The UAW touted "significant gains," including a $6 billion in investment to Ford's U.S. facilities, including at Flat Rock Assembly Plant and the Buffalo Stamping Plant in New York. The contract would save or create 8,500 jobs.

It also includes a moratorium on outsourcing and plant closures through the life of the four-year contract. The one exception is the closure of the Romeo Engine Plant. The 600 hourly employees who work there would be offered jobs at the Van Dyke Transmission Plant roughly 15 miles away.

“UAW Ford members have created an environment for growth in products and jobs, and a serious commitment by Ford Motor Company to grow their footprint right here in the U.S.,” UAW President Gary Jones said in a statement. “This contract continues a strong pattern that gives all workers a path to traditional wages and maintains the job security and benefits our members deserve.”

The deal, like the GM contract, includes 3% wage increases in the second and fourth years and 4% lump-sum bonuses in the first and third years for eligible permanent employees, according to a UAW summary of the deal.

Permanent employees would receive $9,000 ratification bonuses — less than the $11,000 sum to GM employees who were on strike for six weeks, but more than the $8,500 Ford employees received in 2015. Ford's temporary employees would receive a $3,500 signing bonus; that compares to the $4,500 going to GM workers in the latest contract, and the $2,000 Ford workers got in 2015.

"The Ford agreement appears to match the GM pattern for the most part with the exception of the ratification bonus — $9,000 seems more than reasonable, given that the Ford members did not have to endure a six-week strike," said Colin Lightbody, a former Fiat Chrysler Automobiles NV labor negotiator and president of HR and Labor Guru Inc.

UAW members would not pay additional costs for health care under the Ford deal.
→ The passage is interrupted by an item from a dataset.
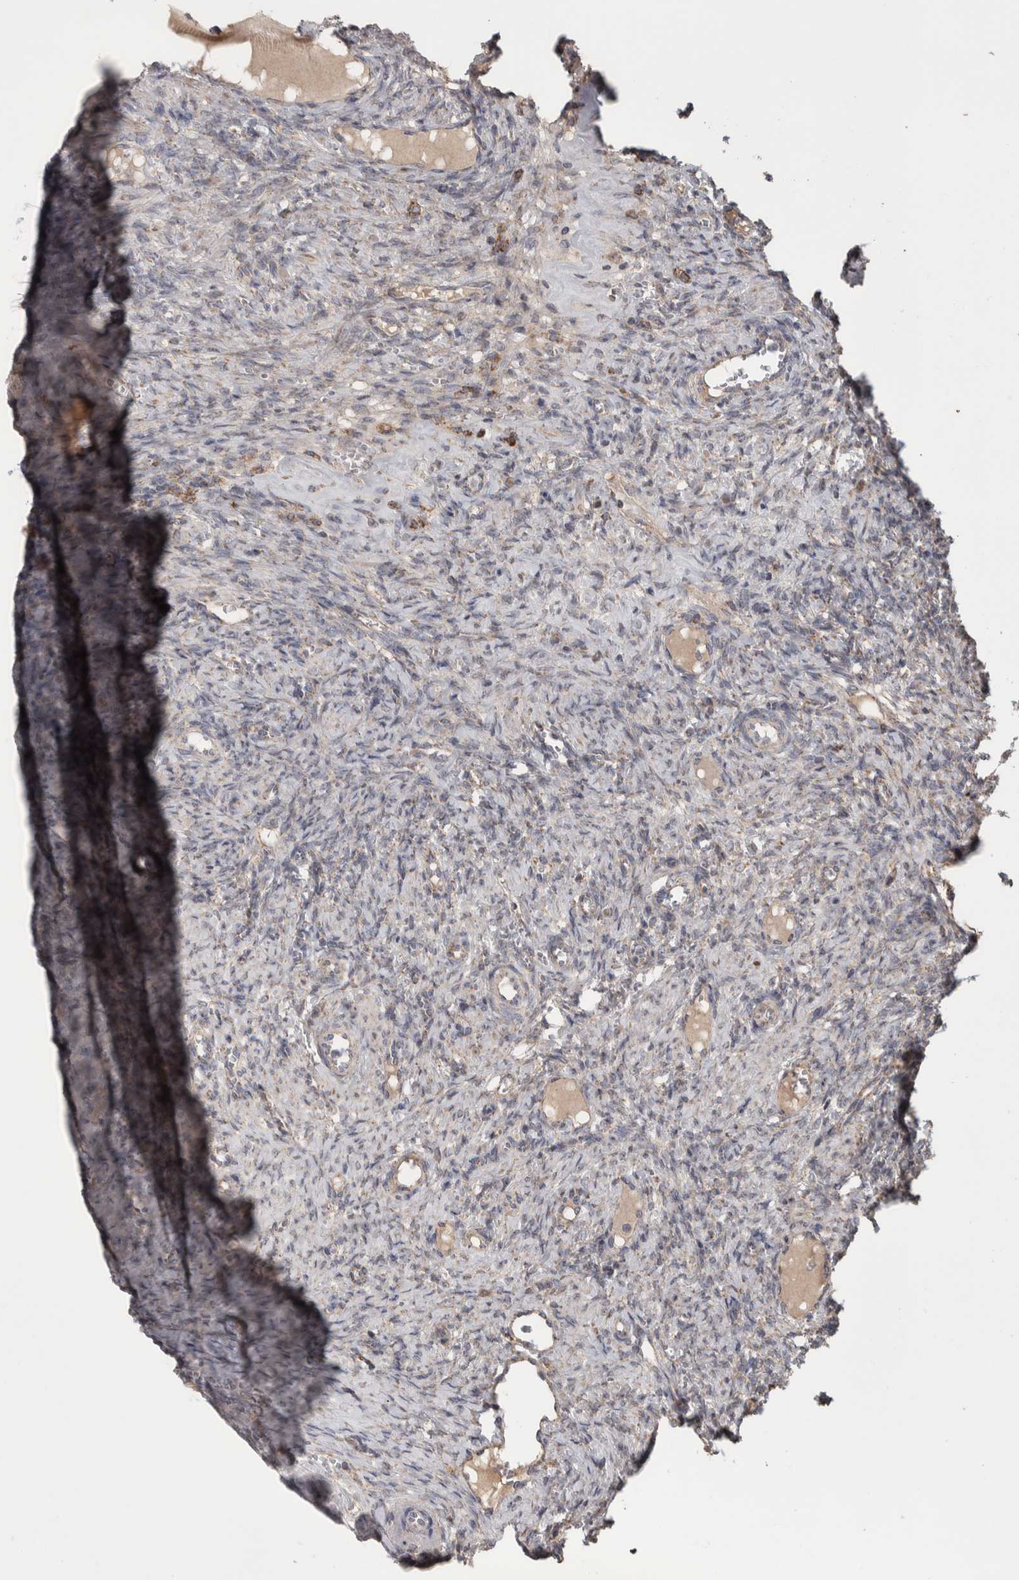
{"staining": {"intensity": "moderate", "quantity": ">75%", "location": "cytoplasmic/membranous"}, "tissue": "ovary", "cell_type": "Follicle cells", "image_type": "normal", "snomed": [{"axis": "morphology", "description": "Normal tissue, NOS"}, {"axis": "topography", "description": "Ovary"}], "caption": "Protein staining of normal ovary exhibits moderate cytoplasmic/membranous staining in approximately >75% of follicle cells. Nuclei are stained in blue.", "gene": "SCO1", "patient": {"sex": "female", "age": 41}}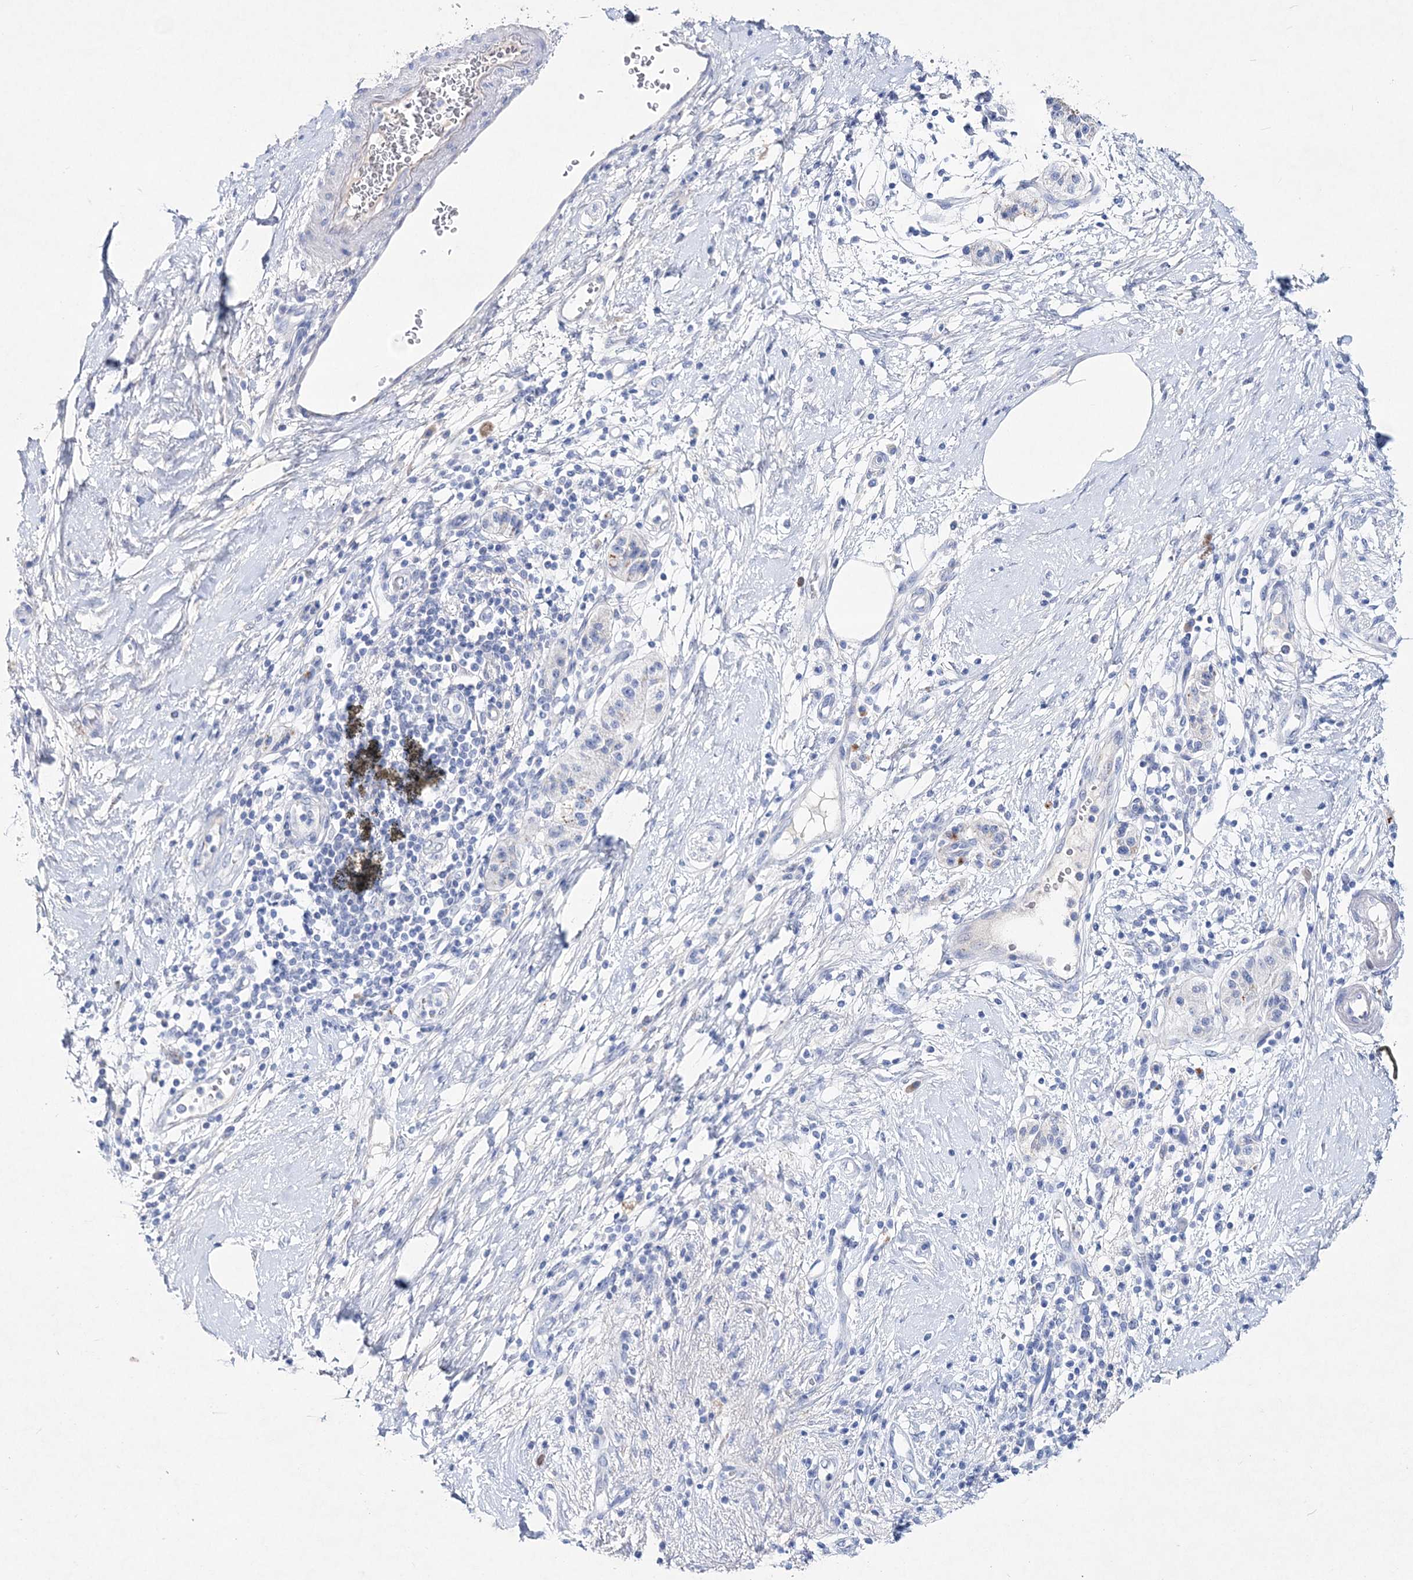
{"staining": {"intensity": "negative", "quantity": "none", "location": "none"}, "tissue": "pancreatic cancer", "cell_type": "Tumor cells", "image_type": "cancer", "snomed": [{"axis": "morphology", "description": "Adenocarcinoma, NOS"}, {"axis": "topography", "description": "Pancreas"}], "caption": "Immunohistochemical staining of pancreatic adenocarcinoma demonstrates no significant positivity in tumor cells.", "gene": "SPINK7", "patient": {"sex": "male", "age": 50}}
Ford employees currently pay 3% on average of total health care compared to the 28% paid by an average American household. There will be no change to Ford's profit-sharing formula; in 2015, the company removed its $12,000 cap on the $1 per $1 million in pre-tax earnings made in North America over a 2% margin.

The company would contribute $1,000 toward the pension plans of production employees hired before Nov. 19, 2007, and skilled trades employees hired prior to Oct. 24, 2011. Skilled trades employees also would receive $1,000 lump-sum payments in 2019 and 2021 for use toward tooling.

Like the GM deal, a $60,000 retirement incentive is being offered for all production employees and up to 200 skilled trade workers who retire under the normal and early-retirement provisions of the agreement.

"We are proud that UAW-Ford members through this contract will continue to be the largest U.S. auto workforce and build the most products here at home,” Rory Gamble, UAW vice president, said in a statement. “This contract reflects the hard work, sacrifice and quality work of UAW members as they lead the U.S. auto industry.”

Chris Budnick, an employee at Ford's Kentucky Truck Plant in Louisville, wants to look over the details of the agreement more before making a decision. But he was pleased to see the health care coverage was maintained. He's concerned about how temporary employees will make it to full-time employment.

"I want to see parity," he said. "I am very concerned about the temps."

Under the proposed contract, on Jan. 6, 2020, all temporary employees with three or more years experience will receive full-time status. If a temporary reaches three years with the company in 2020 they will be promoted to full time. If a temporary employee reaches two years or more in 2021 they will be converted to full-time status.

In the proposed agreement, the UAW-Ford bargaining team was able to put a cap of 8% on the amount of temporary employees Ford hires company-wide and 10% at any given facility, unless otherwise approved by the national parties.

There is no cap on the number of temporary employees in the GM contract. However, GM must have approval of the union to supplement the workforce with temps.

While Ford's contract is "similar to GM," said Kristin Dziczek, vice president of industry, labor and economics at Ann Arbor's Center for Automotive Research. It's also "proof that pattern bargaining is not cookie-cutter."